#### [EXERCISE DIRECTIONS]
Reproduce the following lines exactly, starting at the first line of the records and ending with the line containing "NSTITUȚIONAL", with both included.

Transcribed page contents
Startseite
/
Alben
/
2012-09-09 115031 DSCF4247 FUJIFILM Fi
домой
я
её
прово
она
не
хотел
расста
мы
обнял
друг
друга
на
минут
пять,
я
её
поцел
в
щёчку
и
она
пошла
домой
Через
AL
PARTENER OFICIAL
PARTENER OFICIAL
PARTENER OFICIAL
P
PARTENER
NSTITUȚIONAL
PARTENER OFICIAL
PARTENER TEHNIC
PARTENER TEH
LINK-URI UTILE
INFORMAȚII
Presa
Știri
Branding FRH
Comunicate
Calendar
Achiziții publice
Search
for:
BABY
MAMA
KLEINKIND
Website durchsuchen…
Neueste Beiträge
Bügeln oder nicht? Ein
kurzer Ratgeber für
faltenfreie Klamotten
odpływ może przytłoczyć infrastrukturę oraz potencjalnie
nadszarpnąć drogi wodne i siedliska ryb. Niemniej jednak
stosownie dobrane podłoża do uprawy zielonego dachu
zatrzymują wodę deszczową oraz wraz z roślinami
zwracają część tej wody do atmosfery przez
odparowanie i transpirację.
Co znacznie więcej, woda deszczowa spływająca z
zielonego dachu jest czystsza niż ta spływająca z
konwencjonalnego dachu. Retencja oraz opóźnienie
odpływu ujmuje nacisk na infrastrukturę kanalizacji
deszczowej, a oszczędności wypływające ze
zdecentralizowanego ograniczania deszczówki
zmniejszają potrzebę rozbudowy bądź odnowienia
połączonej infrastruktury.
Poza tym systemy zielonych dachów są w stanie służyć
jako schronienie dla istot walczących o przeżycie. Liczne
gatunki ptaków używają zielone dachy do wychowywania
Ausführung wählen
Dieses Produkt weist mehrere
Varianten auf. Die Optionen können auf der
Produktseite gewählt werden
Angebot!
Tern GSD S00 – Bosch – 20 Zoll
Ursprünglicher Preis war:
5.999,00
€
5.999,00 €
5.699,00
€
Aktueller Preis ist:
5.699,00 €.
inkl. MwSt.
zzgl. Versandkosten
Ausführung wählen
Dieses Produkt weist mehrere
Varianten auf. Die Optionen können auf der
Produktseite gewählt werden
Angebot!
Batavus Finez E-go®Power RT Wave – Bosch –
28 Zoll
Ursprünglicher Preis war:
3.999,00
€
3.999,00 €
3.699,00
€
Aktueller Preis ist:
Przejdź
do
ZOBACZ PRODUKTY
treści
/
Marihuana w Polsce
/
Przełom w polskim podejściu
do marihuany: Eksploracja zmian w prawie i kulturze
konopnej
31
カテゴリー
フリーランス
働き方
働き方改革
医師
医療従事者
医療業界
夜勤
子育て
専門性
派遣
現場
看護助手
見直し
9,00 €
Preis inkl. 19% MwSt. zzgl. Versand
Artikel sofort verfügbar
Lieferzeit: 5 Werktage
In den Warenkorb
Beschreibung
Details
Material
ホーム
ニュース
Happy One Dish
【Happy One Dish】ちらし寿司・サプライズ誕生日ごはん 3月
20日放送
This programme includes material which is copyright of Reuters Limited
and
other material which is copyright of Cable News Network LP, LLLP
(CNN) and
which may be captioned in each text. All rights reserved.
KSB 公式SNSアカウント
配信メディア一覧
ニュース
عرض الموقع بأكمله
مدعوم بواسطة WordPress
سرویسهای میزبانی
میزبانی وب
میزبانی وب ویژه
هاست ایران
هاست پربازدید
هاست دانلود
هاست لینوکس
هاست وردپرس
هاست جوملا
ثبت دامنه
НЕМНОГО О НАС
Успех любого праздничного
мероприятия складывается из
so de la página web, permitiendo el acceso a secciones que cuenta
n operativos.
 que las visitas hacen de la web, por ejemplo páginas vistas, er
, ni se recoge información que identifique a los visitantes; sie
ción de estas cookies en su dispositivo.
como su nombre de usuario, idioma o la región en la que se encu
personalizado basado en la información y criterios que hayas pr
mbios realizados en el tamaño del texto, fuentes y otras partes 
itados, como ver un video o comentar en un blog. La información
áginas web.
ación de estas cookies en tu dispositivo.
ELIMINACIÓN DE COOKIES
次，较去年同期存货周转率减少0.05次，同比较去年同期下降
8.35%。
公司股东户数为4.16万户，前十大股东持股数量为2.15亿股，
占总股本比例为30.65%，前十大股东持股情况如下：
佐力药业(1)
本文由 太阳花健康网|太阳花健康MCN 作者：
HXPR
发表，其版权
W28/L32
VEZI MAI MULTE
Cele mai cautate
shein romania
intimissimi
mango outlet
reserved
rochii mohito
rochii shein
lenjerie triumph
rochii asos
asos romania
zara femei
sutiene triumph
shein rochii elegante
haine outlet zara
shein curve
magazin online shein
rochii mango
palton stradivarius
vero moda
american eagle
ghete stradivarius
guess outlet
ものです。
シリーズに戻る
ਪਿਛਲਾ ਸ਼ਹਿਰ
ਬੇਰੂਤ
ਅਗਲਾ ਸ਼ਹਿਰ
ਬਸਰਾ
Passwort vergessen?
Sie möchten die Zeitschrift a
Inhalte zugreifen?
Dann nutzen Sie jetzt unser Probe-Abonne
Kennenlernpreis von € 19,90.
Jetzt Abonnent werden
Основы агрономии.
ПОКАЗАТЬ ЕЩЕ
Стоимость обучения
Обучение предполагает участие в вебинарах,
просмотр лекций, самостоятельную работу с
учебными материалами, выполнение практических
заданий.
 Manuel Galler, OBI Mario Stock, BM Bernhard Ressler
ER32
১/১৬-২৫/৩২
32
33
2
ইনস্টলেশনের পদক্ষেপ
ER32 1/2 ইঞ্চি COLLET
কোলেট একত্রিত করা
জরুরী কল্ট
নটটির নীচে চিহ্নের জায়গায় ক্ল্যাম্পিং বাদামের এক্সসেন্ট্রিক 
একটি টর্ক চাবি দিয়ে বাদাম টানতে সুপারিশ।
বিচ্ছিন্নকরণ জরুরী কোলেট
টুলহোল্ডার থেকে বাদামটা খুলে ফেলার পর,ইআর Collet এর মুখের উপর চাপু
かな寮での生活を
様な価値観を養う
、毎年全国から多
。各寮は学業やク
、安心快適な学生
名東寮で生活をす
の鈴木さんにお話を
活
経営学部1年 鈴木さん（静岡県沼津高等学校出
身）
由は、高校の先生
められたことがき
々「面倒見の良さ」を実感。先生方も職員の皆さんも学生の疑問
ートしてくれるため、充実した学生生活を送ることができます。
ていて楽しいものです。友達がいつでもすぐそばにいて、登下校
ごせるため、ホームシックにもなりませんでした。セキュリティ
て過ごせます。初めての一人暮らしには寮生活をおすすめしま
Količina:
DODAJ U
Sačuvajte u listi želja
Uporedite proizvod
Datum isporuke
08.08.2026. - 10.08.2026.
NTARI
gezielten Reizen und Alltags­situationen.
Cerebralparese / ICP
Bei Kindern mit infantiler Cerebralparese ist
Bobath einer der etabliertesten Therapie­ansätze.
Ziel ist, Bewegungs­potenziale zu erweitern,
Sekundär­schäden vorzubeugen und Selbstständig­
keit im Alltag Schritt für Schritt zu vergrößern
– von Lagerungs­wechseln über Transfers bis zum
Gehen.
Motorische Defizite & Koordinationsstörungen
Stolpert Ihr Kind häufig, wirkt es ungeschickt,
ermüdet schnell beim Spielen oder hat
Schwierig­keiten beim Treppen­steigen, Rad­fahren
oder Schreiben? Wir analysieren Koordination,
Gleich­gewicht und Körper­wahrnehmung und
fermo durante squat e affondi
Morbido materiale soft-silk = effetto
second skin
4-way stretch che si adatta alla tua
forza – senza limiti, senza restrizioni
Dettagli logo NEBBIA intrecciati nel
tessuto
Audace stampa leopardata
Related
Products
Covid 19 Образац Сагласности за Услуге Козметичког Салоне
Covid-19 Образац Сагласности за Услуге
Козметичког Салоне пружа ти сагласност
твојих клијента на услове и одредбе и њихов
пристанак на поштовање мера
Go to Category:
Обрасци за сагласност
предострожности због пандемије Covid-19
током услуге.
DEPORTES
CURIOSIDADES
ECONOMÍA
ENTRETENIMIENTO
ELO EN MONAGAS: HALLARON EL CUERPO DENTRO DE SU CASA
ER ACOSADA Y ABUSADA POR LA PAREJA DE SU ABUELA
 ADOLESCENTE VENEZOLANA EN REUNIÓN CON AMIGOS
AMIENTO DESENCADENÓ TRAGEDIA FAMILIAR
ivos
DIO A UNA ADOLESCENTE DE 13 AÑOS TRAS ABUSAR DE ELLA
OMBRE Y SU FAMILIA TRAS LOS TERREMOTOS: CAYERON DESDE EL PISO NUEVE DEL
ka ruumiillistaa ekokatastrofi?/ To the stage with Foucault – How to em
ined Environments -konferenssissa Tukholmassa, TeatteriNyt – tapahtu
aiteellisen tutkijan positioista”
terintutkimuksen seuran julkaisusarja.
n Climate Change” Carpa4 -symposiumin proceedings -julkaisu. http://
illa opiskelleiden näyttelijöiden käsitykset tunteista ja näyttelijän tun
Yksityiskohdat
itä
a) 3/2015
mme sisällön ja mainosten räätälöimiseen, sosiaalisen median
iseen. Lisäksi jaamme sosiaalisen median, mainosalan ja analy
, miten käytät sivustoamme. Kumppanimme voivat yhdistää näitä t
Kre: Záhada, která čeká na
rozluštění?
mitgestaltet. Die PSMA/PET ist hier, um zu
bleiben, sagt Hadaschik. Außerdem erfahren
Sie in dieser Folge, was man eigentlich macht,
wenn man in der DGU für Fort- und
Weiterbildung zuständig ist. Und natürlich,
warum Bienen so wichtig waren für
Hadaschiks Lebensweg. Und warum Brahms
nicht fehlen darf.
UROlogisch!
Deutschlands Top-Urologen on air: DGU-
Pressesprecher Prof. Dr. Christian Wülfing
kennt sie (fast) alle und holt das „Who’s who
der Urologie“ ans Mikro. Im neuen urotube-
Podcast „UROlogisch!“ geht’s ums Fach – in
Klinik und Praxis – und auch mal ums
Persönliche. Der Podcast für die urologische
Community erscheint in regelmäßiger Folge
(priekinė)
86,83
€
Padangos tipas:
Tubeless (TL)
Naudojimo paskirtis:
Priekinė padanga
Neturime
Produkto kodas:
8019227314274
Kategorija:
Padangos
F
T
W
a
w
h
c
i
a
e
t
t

#### [SOLUTION BELOW]
Startseite
/
Alben
/
2012-09-09 115031 DSCF4247 FUJIFILM Fi
домой
я
её
прово
она
не
хотел
расста
мы
обнял
друг
друга
на
минут
пять,
я
её
поцел
в
щёчку
и
она
пошла
домой
Через
AL
PARTENER OFICIAL
PARTENER OFICIAL
PARTENER OFICIAL
P
PARTENER
NSTITUȚIONAL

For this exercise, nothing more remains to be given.